Start of Provided data
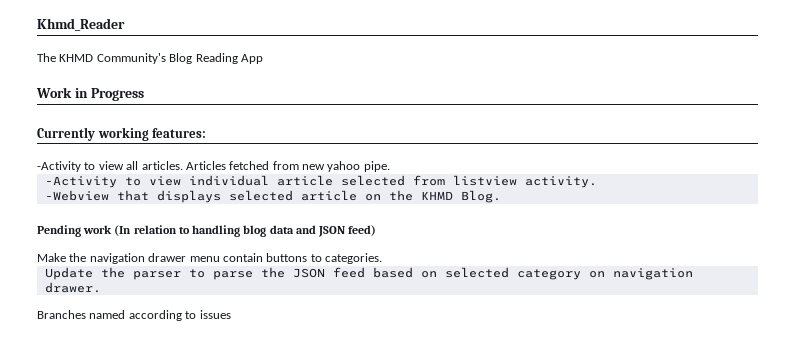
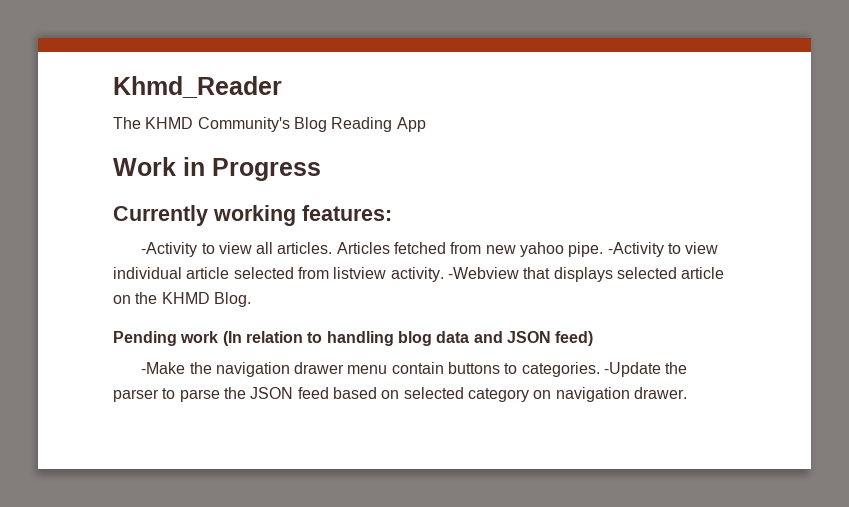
(390, 166) // -> (604, 249) none
(597, 182) // -> (444, 274) none
[37,253,66,262] Make -> [141,362,186,374] -Make
[44,267,93,280] // Update -> [604,362,662,377] -Update
[37,310,231,321] // Branches named according to issues -> (687, 393) none

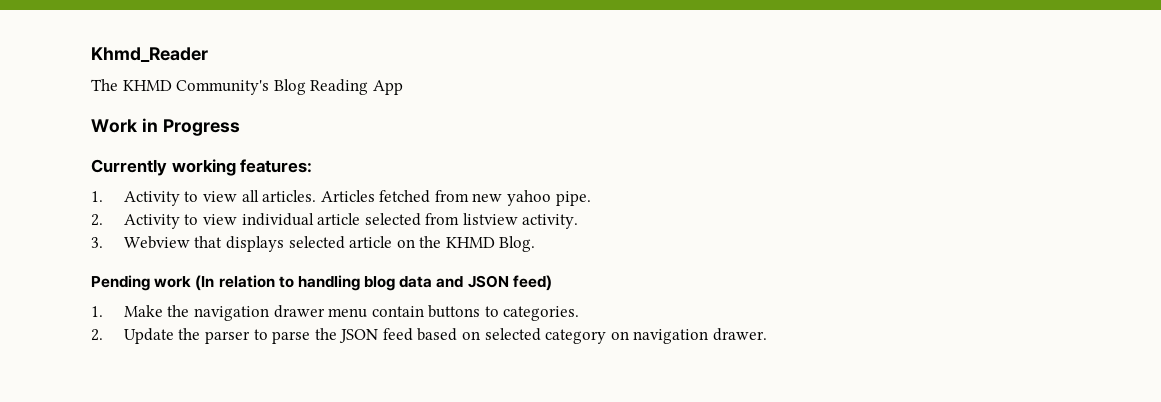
[141,242,198,257] -Activity -> [91,191,180,206] 1. Activity
[607,242,664,257] -Activity -> [91,214,180,229] // 2. Activity
[447,267,519,279] -Webview -> [91,236,190,249] // 3. Webview
[141,362,186,374] -Make -> [91,305,163,317] 1. Make
[604,362,662,377] -Update -> [91,328,174,344] // 2. Update

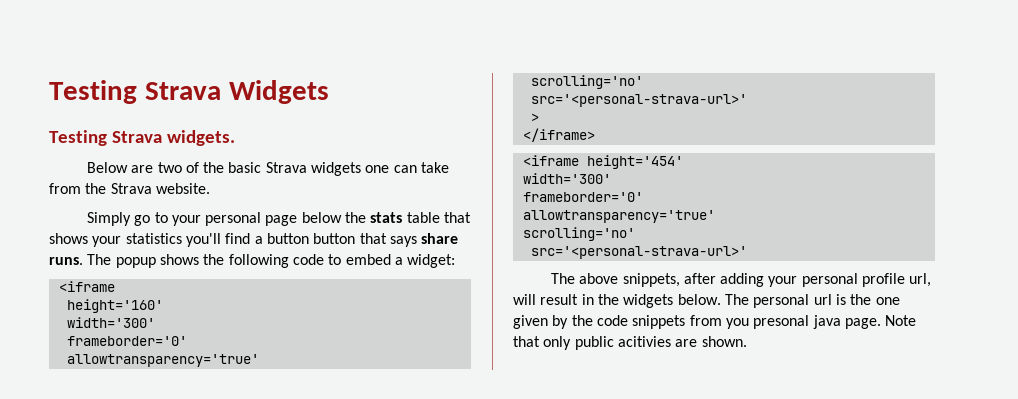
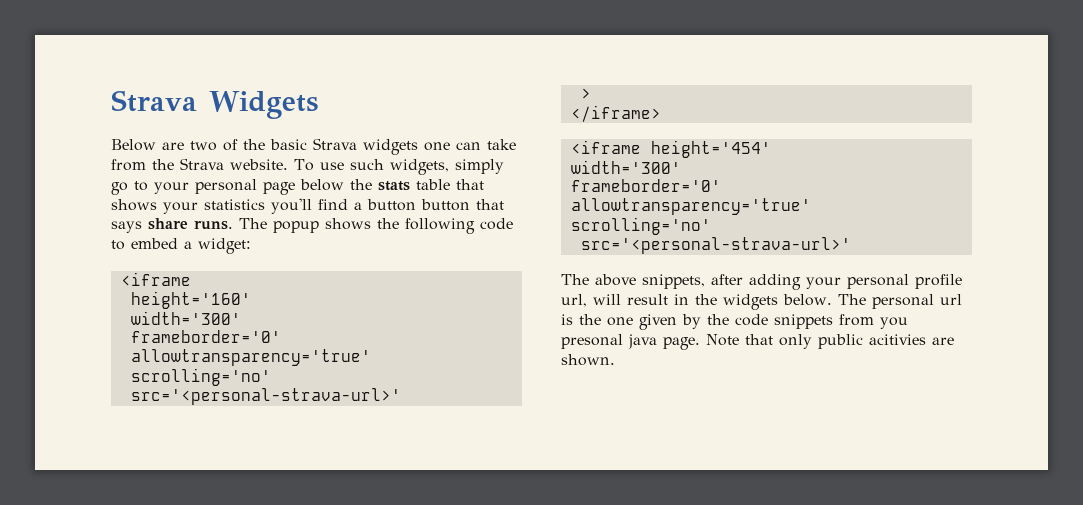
[49,80,137,104] Testing -> (111, 101) none
[49,130,235,146] // Testing Strava widgets. -> (318, 105) none
[86,212,131,226] // Simply -> [294,159,504,175] To use such widgets, simply

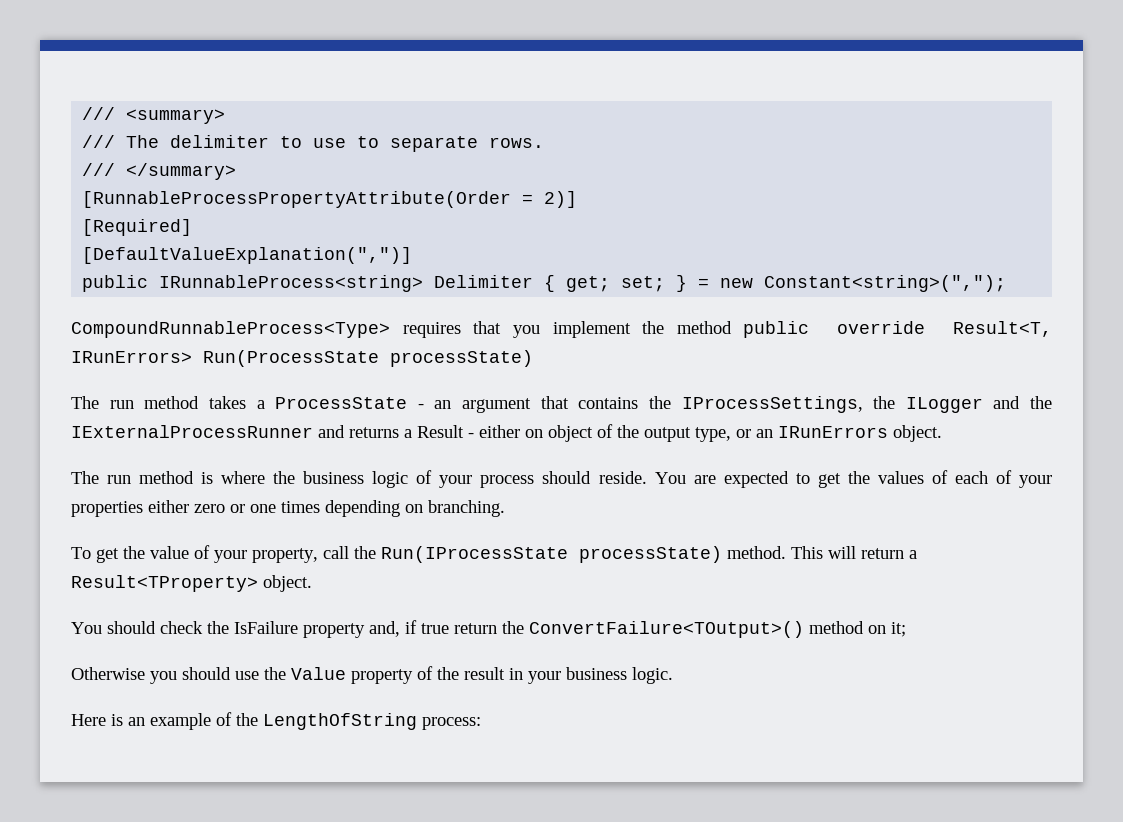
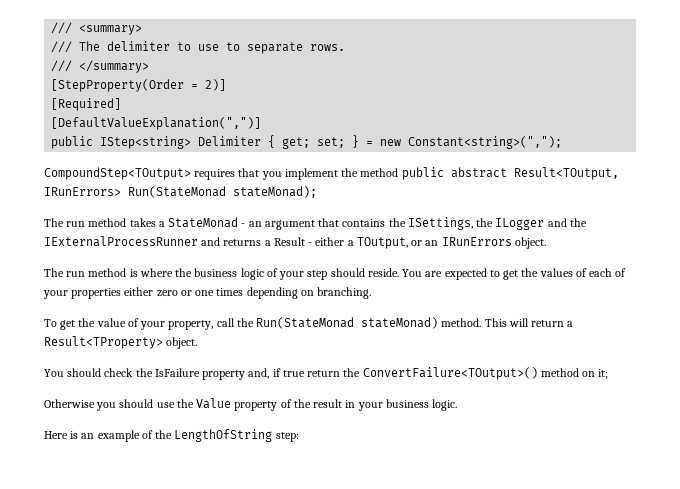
[82,191,512,208] [RunnableProcessPropertyAttribute(Order -> [51,79,185,92] [StepProperty(Order
[159,275,424,292] IRunnableProcess<string> -> [100,136,192,149] IStep<string>
[71,321,390,338] CompoundRunnableProcess<Type> -> [44,167,191,180] CompoundStep<TOutput>
[837,321,1052,337] [71,350,533,367] override Result<T, IRunErrors> Run(ProcessState processState) -> [450,167,619,180] [44,186,317,198] abstract Result<TOutput, IRunErrors> Run(StateMonad stateMonad);
[275,397,408,409] ProcessState -> [168,217,239,228] StateMonad
[681,396,863,413] IProcessSettings, -> [407,217,473,230] ISettings,
[525,424,731,442] on object of the output type, -> [347,237,408,249] a TOutput,
[480,475,535,488] process -> [307,270,328,280] step
[381,546,722,563] Run(IProcessState processState) -> [256,317,439,329] Run(StateMonad stateMonad)
[422,717,481,730] process: -> [275,432,299,442] step:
End of Provided data
What is needed is an exact copy of the lines above, from the one holding "[607,242,664,257] -Activity ->" down to the one holding "[49,130,235,146] // Testing", with those two included and the pictures left out.

Reply:
[607,242,664,257] -Activity -> [91,214,180,229] // 2. Activity
[447,267,519,279] -Webview -> [91,236,190,249] // 3. Webview
[141,362,186,374] -Make -> [91,305,163,317] 1. Make
[604,362,662,377] -Update -> [91,328,174,344] // 2. Update

[49,80,137,104] Testing -> (111, 101) none
[49,130,235,146] // Testing Strava widgets. -> (318, 105) none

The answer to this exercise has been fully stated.